Donald Trump announced today via his press secretary Sean Spicer that he was donating his first quarter’s pay to the National Park Service during a press conference. Spicer held up the check for $78,333 that represented the first quarter of the annual salary of the President Of The United States (currently $400,000.) While there was no elaborate discussion as to why Trump had chosen the Park Service to be the recipient of this donation, Interior Secretary Ryan Zinke who heads the agency which protects 417 national parks, monuments and other sites, said he was “thrilled” at Trump’s decision.
“We are going to dedicate and put it against the infrastructure on our nation’s battlefields,” Zinke stated. “We are about $229 million behind in deferred maintenance on our battlefields alone,” Zinke said. With the push that Trump has aimed at expanding the US military as well as a development of a national sense of patriotism, there is a good chance that the allocation of the donation towards the battlefields instead of the maintenance of national park spaces like Bryce and Zion was predetermined. While maintenance budgets are essentially running in the red on nearly all US national parks, any ability to alleviate some of the issues through donations like this one are welcomed. There could easily de determined that there is a political motivation behind the decision to donate as long as the funds were appropriated towards the maintenance of areas that fit into Trump’s agenda, Parks Service officials view any funding as welcomed. This helps the battlefields, but does little to assist in the maintenance of areas that Trump has alluded to being supportive of potentially turning over to private industry for development. The battle over federal land and the protection of park spaces has long been a partisan issue.

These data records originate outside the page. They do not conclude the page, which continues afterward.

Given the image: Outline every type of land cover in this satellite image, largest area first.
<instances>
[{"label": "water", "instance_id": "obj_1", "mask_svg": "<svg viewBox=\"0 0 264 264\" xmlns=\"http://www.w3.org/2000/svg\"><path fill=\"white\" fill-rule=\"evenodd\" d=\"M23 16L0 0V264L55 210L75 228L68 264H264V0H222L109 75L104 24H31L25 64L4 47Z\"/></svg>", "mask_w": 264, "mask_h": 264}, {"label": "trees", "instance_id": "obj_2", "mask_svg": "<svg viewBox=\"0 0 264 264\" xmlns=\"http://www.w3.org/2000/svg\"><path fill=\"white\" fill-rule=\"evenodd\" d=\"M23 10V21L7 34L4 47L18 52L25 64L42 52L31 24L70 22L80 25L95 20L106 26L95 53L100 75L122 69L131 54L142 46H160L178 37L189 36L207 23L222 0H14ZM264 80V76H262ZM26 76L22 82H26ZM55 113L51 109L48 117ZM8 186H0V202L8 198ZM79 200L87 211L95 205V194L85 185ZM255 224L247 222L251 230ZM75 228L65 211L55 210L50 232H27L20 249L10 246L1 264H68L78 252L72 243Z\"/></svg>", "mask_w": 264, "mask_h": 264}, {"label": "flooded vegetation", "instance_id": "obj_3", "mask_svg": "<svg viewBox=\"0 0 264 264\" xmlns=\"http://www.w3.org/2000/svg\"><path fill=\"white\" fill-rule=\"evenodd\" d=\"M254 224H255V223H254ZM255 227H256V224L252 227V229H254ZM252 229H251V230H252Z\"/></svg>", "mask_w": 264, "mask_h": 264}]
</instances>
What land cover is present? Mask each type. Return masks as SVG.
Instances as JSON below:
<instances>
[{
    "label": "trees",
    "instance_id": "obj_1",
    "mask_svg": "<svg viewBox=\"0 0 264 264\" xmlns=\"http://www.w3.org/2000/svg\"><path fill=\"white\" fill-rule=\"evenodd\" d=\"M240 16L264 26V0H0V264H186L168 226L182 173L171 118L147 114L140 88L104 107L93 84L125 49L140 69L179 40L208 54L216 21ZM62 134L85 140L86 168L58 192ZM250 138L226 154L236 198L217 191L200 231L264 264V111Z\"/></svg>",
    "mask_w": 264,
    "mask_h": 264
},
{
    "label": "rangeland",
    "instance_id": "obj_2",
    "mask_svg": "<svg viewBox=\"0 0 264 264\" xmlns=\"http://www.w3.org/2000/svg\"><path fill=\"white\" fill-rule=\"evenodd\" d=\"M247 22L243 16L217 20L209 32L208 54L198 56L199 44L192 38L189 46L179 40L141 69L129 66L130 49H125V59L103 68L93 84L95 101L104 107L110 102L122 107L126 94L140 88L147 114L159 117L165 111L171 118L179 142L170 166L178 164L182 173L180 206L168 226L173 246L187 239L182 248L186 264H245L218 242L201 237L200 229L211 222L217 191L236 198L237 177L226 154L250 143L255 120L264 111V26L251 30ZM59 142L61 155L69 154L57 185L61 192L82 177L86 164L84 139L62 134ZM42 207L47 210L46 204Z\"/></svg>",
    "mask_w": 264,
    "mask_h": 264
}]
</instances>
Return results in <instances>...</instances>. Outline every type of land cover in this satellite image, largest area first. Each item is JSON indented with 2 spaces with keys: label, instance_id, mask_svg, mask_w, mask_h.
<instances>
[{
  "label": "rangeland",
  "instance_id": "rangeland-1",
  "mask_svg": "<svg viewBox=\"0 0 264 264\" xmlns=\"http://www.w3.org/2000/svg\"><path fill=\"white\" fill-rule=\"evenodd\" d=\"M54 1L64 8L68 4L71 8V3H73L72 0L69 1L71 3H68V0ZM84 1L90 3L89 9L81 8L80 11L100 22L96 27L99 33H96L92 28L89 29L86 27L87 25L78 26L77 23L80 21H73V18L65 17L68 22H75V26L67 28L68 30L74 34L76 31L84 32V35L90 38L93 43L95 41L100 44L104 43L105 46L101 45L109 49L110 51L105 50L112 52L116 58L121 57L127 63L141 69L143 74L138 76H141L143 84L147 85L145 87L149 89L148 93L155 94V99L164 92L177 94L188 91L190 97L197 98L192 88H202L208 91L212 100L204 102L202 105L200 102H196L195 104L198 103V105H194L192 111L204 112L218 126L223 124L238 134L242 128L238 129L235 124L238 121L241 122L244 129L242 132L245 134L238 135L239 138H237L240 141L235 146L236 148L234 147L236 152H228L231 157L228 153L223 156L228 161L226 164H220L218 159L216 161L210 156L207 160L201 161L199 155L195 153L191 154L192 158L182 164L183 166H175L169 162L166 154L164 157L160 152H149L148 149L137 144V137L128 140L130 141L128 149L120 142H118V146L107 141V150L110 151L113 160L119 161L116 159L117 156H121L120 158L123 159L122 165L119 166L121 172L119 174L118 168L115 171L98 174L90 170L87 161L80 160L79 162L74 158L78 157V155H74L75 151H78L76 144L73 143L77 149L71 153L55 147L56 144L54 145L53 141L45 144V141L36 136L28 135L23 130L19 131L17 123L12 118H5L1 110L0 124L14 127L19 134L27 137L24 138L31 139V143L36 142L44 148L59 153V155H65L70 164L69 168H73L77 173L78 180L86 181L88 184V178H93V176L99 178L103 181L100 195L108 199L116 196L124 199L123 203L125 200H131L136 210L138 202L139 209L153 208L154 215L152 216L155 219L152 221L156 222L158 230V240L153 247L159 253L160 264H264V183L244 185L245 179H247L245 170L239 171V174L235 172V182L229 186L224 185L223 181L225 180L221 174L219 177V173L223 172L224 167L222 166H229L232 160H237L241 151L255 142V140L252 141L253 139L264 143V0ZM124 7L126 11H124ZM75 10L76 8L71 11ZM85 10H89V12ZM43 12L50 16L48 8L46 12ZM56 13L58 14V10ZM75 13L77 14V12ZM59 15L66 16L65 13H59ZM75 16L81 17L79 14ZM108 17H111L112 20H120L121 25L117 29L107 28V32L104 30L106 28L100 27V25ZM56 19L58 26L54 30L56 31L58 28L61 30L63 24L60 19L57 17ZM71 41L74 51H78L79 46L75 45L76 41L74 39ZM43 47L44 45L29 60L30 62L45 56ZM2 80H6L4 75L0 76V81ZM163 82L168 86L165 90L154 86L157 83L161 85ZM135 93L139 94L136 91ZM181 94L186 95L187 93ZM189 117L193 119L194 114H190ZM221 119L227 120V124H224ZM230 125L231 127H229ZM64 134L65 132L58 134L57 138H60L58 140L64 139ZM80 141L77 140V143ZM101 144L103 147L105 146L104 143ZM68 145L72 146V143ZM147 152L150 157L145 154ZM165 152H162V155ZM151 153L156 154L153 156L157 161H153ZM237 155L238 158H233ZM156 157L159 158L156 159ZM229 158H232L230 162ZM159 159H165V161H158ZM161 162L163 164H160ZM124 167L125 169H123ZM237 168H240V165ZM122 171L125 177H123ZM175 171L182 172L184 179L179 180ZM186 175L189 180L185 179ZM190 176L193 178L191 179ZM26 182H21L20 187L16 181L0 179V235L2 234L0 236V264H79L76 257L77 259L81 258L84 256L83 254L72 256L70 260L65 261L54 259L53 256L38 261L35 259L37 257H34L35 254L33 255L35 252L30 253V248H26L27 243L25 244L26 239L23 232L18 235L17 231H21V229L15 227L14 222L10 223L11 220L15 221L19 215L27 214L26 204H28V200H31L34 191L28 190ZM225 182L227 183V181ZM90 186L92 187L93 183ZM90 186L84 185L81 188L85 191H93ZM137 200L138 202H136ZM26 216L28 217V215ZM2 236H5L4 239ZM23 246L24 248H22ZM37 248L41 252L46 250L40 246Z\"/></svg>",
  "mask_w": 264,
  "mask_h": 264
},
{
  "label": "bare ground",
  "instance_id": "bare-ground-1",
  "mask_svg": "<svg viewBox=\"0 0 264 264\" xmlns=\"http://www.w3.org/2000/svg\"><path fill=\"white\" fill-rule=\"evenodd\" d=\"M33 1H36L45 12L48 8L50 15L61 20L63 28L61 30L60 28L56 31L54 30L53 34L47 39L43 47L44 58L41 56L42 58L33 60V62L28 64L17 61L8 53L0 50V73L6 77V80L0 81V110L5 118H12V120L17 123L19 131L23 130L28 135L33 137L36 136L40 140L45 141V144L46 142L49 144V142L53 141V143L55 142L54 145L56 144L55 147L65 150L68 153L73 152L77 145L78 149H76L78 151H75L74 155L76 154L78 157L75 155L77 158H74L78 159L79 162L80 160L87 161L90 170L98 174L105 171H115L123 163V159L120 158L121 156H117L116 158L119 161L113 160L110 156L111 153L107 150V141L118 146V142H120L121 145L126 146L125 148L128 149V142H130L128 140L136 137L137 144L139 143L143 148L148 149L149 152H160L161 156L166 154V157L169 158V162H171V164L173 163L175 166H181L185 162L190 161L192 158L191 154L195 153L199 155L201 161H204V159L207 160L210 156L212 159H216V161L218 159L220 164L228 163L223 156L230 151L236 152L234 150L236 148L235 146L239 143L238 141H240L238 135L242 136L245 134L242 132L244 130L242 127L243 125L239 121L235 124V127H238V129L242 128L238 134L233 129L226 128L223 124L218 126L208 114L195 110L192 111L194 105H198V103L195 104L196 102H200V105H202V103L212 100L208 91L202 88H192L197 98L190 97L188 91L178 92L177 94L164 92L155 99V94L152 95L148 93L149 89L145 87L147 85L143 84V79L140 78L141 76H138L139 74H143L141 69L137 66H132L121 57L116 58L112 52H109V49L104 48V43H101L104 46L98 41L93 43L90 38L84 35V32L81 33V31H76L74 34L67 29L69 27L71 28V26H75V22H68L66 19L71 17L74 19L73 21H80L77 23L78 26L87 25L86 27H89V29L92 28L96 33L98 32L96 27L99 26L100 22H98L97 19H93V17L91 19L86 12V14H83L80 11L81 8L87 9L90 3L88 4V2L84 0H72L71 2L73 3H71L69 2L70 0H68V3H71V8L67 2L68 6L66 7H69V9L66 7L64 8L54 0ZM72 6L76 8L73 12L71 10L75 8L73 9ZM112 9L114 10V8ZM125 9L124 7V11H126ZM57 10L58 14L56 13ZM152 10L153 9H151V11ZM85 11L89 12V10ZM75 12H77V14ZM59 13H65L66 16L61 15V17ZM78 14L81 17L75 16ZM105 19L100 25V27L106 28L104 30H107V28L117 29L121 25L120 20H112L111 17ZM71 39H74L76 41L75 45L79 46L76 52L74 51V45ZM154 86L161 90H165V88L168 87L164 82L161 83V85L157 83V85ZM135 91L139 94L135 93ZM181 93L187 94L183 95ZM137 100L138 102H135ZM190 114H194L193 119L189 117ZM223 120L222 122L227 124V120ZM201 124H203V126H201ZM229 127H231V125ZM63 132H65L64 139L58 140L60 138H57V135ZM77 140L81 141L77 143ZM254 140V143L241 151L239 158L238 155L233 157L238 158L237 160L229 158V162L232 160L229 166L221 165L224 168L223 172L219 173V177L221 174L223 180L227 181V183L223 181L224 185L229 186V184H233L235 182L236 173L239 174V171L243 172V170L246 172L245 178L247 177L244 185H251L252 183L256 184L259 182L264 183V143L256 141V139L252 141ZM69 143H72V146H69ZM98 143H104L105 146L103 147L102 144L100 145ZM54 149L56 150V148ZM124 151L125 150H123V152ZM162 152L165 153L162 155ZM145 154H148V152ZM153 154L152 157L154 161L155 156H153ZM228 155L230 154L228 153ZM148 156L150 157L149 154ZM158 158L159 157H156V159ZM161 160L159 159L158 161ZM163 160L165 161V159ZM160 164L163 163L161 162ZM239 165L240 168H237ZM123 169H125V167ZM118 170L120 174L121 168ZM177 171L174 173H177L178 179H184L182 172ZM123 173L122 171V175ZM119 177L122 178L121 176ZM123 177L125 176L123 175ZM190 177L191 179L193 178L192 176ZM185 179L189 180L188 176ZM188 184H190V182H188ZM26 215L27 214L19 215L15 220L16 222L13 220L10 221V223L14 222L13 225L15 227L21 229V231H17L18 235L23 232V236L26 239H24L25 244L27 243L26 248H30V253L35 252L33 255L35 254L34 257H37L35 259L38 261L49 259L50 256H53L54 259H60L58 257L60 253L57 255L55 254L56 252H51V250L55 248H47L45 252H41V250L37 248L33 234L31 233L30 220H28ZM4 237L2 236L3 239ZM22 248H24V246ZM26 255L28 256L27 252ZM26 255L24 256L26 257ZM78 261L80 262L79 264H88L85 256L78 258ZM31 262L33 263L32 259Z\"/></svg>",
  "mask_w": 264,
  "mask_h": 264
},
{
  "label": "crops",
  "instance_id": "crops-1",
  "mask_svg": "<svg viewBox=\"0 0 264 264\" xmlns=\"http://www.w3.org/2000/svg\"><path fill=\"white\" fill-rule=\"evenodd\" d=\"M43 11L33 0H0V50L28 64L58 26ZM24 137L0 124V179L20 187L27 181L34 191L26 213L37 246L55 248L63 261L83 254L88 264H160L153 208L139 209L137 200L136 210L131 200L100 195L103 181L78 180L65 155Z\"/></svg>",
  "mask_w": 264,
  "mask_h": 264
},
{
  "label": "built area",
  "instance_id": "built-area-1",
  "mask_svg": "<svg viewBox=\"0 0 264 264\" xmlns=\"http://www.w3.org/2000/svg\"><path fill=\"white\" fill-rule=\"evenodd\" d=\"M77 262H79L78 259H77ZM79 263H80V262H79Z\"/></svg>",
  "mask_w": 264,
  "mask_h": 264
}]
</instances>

The 2016 budget for the National Park Service was 3 billion dollars, leaving the department with nearly 12 billion dollars in debt from backlogged maintenance and showing no signs of ability to reduce this growing imbalance of budget and the money necessary to keep the country’s protected spaces up to date, clean and staffed. While there has been an improvement in tourism to the parks over the last few years as a result of a successful advertising campaign called “Find Your Park,” which informed potential visitors of the features and beauty of the American national parks, the increased levels of tourist traffic has also lead to the necessity to spend increased amounts of money to keep the parks maintained and staffed. Certain parks like Zion Canyon have become so popular that the Park Service has begun soliciting ideas as to how traffic can be alleviated and tourists can be encouraged to visit other parks in the area. The discussion seems to have no predictable end in site, and will potentially go on for many more years. Democrats favor increased budget amounts in order to keep the parks functioning, and Republicans favor turning park control over to states, or potentially allowing private development to happen within the spaces. State budgets have almost no ability to handle the increased amounts necessary f they were required to maintain the parks themselves, which would almost assure parcels of land to be sold to private industry in order to balance budgets.